__Fragmento seleccionado__
........
Ese momento, fundamental en su vida y trascendental en la historia de la humanidad, fue en el que Arrupe hizo realidad todo aquello para lo que se había formado: la decisión de su entrega a Dios que le llevó a volcarse en todos los necesitados. "Entonces fue cuando el padre Arrupe decidió acudir a la capilla. Una de sus paredes había saltado hecha añicos. En medio de aquella oscuridad, Pedro pidió Luz. Fue un instante eterno que marcaría el ecuador de su vida: antes de la bomba y después de la bomba. Los relojes de Hiroshima estaban parados. Pero Pedro contemplo un tiempo sin tiempo más arriba, más allá de los acontecimientos humanos" (Lamet, p. 206).
Arrupe, ante todo hombre de Dios, pidió Luz al Señor, y de ahí floreció el médico que llevaba dentro. El Espíritu le dio toda la fuerza que necesitaba para transformar el noviciado en hospital de campaña. Poco a poco empezaron a llegar los primeros heridos. Sus cuerpos presentaban lesiones hasta entonces nunca vistas, en unos casos con profundas quemaduras, en otros con apenas señales exteriores pero totalmente destrozados por dentro. Vivían sin ya tener vida. Arrupe les procuraba el consuelo; su ciencia médica no le explicaba lo que había ocurrido, su vida en la fe le llevaba a prepararlos de la mejor manera para el inminente abrazo con el Padre.
Dos años después de la bomba atómica, Arrupe testificó ante una comisión de periodistas estadounidenses sobre cómo fue la explosión (2-VIII-1947).
Testigo del holocausto nuclear
Arrupe vio con sus propios ojos el Apocalipsis, sintió la muerte del hermano de una manera que hasta entonces nadie había conocido, y todo ello le convirtió en la voz que por todo el Mundo fue mostrando los horrores del holocausto nuclear. Permaneció en Japón los quince años siguientes, pero en todo este tiempo no paró de viajar por los cinco continentes para contar lo que había visto y vivido de primera mano. También para recaudar fondos para reconstruir una sociedad que estaba derrotada en todos los sentidos. Sus viajes fueron muchos, las conferencias y charlas que protagonizó incontables, pero todas con un mismo argumento: la Luz de Cristo siempre brilla más que la deflagración de la muerte.
En marzo de 1954 fue elegido provincial del Japón, sus hermanos querían que asentara todavía más la misión en las lejanas tierras del Oriente. Fueron diez años de duro y agotador trabajo, en los que cada día asumía nuevas tareas sin dejar ninguna de las anteriores; sus viajes, que ya eran muchos, se multiplicaron. Allí donde había una casa de la Compañía, Arrupe ofrecía su testimonio.
........
__Actividades propuestas__
A. Imprime el pasaje del fragmento sobre Arrupe que va desde "Ese momento, fundamental" hasta "(Lamet, p. 206).".
B. Según el fragmento sobre Arrupe, ¿en qué mes y año fue elegido provincial del Japón?

Extractos de datos:
........
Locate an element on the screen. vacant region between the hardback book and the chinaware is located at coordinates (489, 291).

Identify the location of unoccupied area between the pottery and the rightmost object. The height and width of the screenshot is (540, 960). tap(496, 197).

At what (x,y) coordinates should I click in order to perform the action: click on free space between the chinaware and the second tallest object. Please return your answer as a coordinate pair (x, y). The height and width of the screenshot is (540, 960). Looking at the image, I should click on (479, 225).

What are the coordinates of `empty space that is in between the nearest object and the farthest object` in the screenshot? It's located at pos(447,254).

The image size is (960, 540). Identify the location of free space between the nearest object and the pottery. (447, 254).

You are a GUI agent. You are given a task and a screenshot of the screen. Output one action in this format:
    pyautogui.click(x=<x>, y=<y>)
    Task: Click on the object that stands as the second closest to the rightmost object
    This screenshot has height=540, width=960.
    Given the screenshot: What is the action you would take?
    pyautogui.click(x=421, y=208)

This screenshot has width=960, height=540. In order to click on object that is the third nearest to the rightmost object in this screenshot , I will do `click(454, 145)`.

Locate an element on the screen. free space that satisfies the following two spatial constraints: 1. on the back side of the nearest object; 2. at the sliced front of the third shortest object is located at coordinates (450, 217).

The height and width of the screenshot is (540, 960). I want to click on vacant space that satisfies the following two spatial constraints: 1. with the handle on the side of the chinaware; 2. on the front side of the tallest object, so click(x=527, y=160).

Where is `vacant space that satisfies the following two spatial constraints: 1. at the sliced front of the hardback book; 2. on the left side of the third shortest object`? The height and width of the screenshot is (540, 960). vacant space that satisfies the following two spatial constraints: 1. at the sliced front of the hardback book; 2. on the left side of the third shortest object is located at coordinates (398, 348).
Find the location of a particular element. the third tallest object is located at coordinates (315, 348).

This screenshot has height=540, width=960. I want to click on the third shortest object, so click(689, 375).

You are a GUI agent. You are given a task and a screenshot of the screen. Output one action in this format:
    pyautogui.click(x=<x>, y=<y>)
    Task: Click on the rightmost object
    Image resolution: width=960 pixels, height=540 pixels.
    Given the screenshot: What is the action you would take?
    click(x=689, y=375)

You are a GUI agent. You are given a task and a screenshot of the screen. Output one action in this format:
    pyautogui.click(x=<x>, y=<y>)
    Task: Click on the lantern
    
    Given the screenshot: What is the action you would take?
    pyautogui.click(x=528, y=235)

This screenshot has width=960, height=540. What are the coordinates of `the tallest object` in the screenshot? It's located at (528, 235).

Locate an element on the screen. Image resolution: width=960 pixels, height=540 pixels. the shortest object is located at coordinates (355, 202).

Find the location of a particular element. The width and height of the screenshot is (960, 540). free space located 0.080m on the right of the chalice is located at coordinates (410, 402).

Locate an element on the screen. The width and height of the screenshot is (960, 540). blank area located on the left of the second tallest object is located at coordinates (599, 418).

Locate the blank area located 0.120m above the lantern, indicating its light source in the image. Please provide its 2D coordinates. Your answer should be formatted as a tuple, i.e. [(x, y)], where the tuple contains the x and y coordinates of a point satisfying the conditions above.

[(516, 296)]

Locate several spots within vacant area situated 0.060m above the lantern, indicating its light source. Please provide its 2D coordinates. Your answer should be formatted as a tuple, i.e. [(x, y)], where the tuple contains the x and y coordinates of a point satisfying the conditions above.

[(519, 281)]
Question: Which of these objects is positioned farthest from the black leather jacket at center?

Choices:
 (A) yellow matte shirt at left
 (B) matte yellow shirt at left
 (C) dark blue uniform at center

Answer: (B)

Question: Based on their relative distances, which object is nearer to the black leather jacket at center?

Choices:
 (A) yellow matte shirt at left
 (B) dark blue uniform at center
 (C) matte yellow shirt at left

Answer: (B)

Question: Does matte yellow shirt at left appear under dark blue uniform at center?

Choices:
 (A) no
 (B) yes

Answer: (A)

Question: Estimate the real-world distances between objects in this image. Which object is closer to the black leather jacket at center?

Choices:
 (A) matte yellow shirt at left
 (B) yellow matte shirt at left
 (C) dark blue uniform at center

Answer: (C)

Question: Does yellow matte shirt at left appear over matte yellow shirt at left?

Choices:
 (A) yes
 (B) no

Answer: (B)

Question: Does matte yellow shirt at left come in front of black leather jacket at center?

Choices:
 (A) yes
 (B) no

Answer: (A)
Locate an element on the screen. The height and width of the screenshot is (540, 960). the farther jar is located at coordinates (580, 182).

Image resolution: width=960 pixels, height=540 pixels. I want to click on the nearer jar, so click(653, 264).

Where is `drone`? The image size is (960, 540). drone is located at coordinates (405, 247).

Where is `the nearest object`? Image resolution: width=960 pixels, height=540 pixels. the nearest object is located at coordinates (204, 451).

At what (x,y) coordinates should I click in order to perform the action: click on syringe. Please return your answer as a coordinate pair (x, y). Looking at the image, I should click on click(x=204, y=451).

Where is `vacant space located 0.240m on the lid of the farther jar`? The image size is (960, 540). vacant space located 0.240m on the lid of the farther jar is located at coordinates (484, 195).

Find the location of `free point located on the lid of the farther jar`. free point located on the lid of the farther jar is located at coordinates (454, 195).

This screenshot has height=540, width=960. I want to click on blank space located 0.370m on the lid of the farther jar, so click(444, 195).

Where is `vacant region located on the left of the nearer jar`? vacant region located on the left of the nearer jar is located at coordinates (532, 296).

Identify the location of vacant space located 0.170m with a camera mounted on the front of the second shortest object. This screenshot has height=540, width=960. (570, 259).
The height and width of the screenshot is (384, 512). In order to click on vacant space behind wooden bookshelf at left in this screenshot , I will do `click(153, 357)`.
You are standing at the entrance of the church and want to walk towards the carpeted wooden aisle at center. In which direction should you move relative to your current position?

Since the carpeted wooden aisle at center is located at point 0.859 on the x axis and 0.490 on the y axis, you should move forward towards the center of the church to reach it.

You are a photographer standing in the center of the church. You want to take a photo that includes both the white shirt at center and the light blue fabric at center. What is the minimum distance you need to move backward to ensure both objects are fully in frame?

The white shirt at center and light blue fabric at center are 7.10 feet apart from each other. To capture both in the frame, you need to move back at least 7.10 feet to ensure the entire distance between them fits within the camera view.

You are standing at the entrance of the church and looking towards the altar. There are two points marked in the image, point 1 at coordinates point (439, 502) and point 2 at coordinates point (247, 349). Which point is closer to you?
........
__Ejercicios resueltos__
A.
Ese momento, fundamental en su vida y trascendental en la historia de la humanidad, fue en el que Arrupe hizo realidad todo aquello para lo que se había formado: la decisión de su entrega a Dios que le llevó a volcarse en todos los necesitados. "Entonces fue cuando el padre Arrupe decidió acudir a la capilla. Una de sus paredes había saltado hecha añicos. En medio de aquella oscuridad, Pedro pidió Luz. Fue un instante eterno que marcaría el ecuador de su vida: antes de la bomba y después de la bomba. Los relojes de Hiroshima estaban parados. Pero Pedro contemplo un tiempo sin tiempo más arriba, más allá de los acontecimientos humanos" (Lamet, p. 206).

B. En marzo de 1954.